*** DATA TO USE

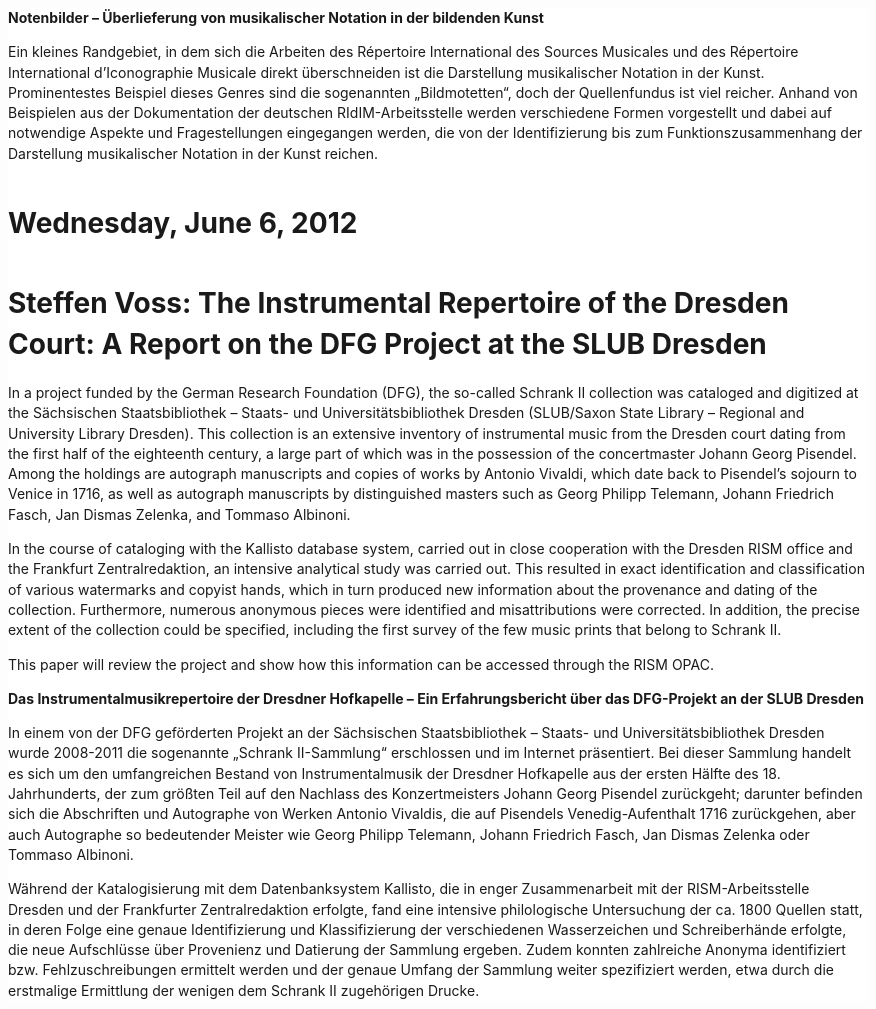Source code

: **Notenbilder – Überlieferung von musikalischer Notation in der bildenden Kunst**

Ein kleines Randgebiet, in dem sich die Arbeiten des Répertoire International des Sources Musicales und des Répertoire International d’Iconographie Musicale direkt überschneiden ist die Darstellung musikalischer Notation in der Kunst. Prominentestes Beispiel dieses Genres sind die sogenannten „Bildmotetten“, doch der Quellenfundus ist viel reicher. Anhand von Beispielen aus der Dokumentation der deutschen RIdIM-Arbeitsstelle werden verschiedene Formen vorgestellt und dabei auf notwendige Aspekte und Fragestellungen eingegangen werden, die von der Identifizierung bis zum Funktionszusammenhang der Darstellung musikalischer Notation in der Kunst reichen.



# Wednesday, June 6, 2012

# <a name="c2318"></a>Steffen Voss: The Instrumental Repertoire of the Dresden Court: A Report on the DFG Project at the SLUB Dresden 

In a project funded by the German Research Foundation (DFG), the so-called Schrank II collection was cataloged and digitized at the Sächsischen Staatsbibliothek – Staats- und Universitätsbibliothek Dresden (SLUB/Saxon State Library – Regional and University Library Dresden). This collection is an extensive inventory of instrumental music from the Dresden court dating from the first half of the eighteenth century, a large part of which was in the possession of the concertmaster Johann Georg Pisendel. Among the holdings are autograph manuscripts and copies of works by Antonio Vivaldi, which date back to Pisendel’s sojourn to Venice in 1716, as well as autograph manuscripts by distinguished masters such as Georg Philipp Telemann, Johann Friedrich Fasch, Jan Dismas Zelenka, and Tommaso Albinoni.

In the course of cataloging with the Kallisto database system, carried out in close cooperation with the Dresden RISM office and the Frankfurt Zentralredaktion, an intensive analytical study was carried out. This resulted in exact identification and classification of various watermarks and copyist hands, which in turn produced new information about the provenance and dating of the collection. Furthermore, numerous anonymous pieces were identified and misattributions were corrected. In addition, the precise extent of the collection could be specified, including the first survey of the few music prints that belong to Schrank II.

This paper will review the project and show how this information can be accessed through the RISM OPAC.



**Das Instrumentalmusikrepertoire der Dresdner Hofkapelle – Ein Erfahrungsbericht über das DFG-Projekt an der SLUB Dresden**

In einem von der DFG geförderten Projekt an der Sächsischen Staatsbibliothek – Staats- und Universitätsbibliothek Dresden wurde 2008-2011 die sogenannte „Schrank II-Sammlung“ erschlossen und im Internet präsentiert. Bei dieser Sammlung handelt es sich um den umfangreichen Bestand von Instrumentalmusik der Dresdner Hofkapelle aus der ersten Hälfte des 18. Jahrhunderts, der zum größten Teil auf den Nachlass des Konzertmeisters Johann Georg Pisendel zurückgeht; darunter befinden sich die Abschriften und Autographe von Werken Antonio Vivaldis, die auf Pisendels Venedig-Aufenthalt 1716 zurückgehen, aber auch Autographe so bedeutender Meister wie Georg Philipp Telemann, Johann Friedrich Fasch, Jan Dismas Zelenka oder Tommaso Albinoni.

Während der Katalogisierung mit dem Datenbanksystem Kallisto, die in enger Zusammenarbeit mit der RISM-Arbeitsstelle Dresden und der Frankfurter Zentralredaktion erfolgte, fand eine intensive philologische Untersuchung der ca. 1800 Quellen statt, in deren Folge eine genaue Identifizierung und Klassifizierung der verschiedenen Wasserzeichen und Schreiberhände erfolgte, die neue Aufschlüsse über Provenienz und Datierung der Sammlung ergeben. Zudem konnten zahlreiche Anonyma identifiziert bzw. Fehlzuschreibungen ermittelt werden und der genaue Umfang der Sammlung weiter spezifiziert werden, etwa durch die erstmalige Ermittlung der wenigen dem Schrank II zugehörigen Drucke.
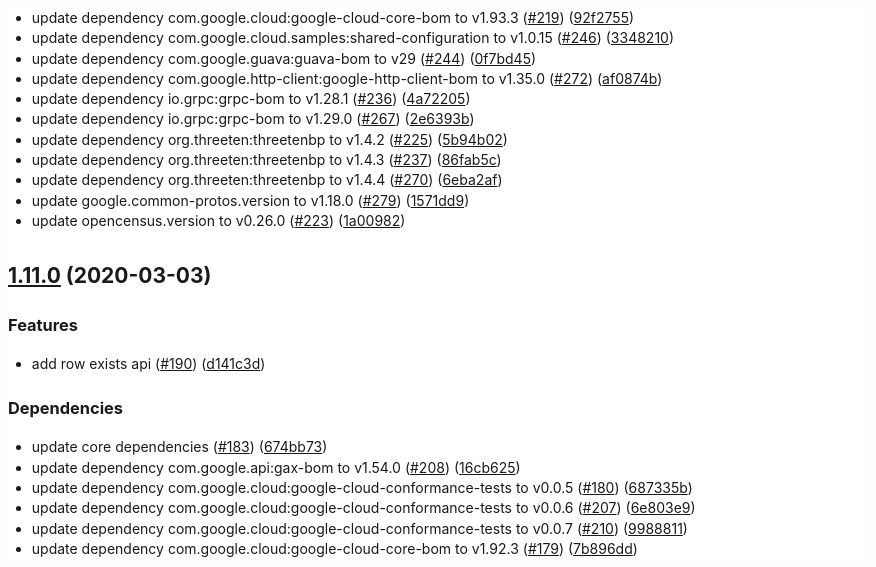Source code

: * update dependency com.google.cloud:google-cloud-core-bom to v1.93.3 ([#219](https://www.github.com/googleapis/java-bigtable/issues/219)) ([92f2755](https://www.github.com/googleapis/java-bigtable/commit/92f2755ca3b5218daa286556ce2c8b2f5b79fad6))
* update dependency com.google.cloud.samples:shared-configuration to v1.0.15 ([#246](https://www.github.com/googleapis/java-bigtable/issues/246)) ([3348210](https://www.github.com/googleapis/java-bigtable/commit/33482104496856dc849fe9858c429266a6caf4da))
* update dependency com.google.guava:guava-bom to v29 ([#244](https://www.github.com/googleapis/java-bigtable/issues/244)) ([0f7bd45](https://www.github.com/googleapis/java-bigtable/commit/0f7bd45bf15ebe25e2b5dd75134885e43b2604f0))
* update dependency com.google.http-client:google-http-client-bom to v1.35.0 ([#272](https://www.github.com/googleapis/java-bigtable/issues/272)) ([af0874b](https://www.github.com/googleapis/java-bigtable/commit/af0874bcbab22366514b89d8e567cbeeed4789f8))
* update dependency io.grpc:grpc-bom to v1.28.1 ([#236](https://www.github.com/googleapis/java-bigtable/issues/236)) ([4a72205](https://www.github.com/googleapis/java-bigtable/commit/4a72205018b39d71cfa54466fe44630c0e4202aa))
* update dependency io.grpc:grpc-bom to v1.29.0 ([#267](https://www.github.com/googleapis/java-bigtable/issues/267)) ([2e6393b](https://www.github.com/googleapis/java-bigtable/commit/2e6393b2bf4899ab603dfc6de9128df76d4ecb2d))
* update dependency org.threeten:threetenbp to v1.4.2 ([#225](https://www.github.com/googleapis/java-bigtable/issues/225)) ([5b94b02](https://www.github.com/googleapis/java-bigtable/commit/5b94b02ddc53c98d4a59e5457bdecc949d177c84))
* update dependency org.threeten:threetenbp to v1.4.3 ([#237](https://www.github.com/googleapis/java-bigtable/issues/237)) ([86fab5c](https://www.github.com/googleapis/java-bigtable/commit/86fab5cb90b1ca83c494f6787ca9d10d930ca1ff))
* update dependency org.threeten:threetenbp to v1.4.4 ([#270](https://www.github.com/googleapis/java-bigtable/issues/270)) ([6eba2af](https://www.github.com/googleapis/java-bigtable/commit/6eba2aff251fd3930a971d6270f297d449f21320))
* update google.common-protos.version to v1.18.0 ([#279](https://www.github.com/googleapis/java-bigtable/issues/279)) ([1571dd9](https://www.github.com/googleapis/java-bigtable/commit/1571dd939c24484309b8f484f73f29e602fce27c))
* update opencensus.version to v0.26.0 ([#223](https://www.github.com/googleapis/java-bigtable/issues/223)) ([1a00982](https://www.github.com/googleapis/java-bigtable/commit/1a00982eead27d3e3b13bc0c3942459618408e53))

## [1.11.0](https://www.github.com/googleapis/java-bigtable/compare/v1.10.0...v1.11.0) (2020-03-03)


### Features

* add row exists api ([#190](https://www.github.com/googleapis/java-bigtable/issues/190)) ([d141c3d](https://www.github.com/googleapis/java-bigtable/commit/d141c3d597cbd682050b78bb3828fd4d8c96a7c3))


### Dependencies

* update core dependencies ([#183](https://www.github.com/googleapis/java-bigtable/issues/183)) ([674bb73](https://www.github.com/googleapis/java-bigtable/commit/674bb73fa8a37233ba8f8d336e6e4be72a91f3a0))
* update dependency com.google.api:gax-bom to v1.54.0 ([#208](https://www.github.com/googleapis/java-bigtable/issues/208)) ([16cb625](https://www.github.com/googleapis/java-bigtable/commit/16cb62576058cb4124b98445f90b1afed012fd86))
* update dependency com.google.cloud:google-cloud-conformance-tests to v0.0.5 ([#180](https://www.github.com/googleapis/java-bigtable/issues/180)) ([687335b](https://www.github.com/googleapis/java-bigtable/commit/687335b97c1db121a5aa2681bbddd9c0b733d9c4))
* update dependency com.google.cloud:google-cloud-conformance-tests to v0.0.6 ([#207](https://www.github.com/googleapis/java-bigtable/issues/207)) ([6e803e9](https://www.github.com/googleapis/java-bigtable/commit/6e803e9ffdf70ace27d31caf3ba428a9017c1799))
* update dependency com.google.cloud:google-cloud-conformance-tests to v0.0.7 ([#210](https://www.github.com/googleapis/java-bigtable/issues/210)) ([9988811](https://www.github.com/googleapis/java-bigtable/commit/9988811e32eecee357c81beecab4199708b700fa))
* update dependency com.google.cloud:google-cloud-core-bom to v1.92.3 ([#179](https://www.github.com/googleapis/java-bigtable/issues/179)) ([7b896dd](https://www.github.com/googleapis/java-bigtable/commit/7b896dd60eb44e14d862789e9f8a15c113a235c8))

******

[WHAT IS REQUIRED] Arrange the lines from the beginning of the material through the line containing "the SLUB Dresden" as a numbered list. Leave out blank lines, and omit the pictures from your answer.

[SOLUTION TO THE EXERCISE]
1. Source code
2. : **Notenbilder – Überlieferung von musikalischer Notation in der bildenden Kunst**
3. Ein kleines Randgebiet, in dem sich die Arbeiten des Répertoire International des Sources Musicales und des Répertoire International d’Iconographie Musicale direkt überschneiden ist die Darstellung musikalischer Notation in der Kunst. Prominentestes Beispiel dieses Genres sind die sogenannten „Bildmotetten“, doch der Quellenfundus ist viel reicher. Anhand von Beispielen aus der Dokumentation der deutschen RIdIM-Arbeitsstelle werden verschiedene Formen vorgestellt und dabei auf notwendige Aspekte und Fragestellungen eingegangen werden, die von der Identifizierung bis zum Funktionszusammenhang der Darstellung musikalischer Notation in der Kunst reichen.
4. # Wednesday, June 6, 2012
5. # <a name="c2318"></a>Steffen Voss: The Instrumental Repertoire of the Dresden Court: A Report on the DFG Project at the SLUB Dresden 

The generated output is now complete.